■ **PROBLEM TO SOLVE**: Copy out the text of each item below word for word, line by line. Leave the pictures out.

■ **RECORD EXCERPTS**:
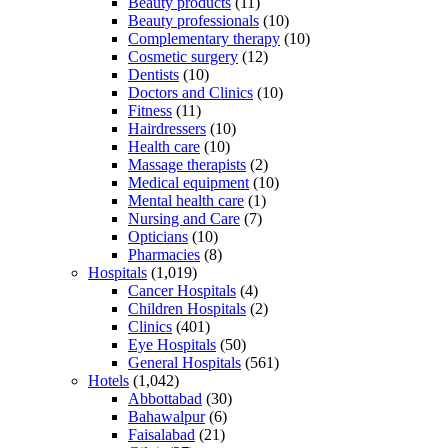
Beauty products
(11)
Beauty professionals
(10)
Complementary therapy
(10)
Cosmetic surgery
(12)
Dentists
(10)
Doctors and Clinics
(10)
Fitness
(11)
Hairdressers
(10)
Health care
(10)
Massage therapists
(2)
Medical equipment
(10)
Mental health care
(1)
Nursing and Care
(7)
Opticians
(10)
Pharmacies
(8)
Hospitals
(1,019)
Cancer Hospitals
(4)
Children Hospitals
(2)
Clinics
(401)
Eye Hospitals
(50)
General Hospitals
(561)
Hotels
(1,042)
Abbottabad
(30)
Bahawalpur
(6)
Faisalabad
(21)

■ **OUTPUT**:
Beauty products
(11)
Beauty professionals
(10)
Complementary therapy
(10)
Cosmetic surgery
(12)
Dentists
(10)
Doctors and Clinics
(10)
Fitness
(11)
Hairdressers
(10)
Health care
(10)
Massage therapists
(2)
Medical equipment
(10)
Mental health care
(1)
Nursing and Care
(7)
Opticians
(10)
Pharmacies
(8)
Hospitals
(1,019)
Cancer Hospitals
(4)
Children Hospitals
(2)
Clinics
(401)
Eye Hospitals
(50)
General Hospitals
(561)
Hotels
(1,042)
Abbottabad
(30)
Bahawalpur
(6)
Faisalabad
(21)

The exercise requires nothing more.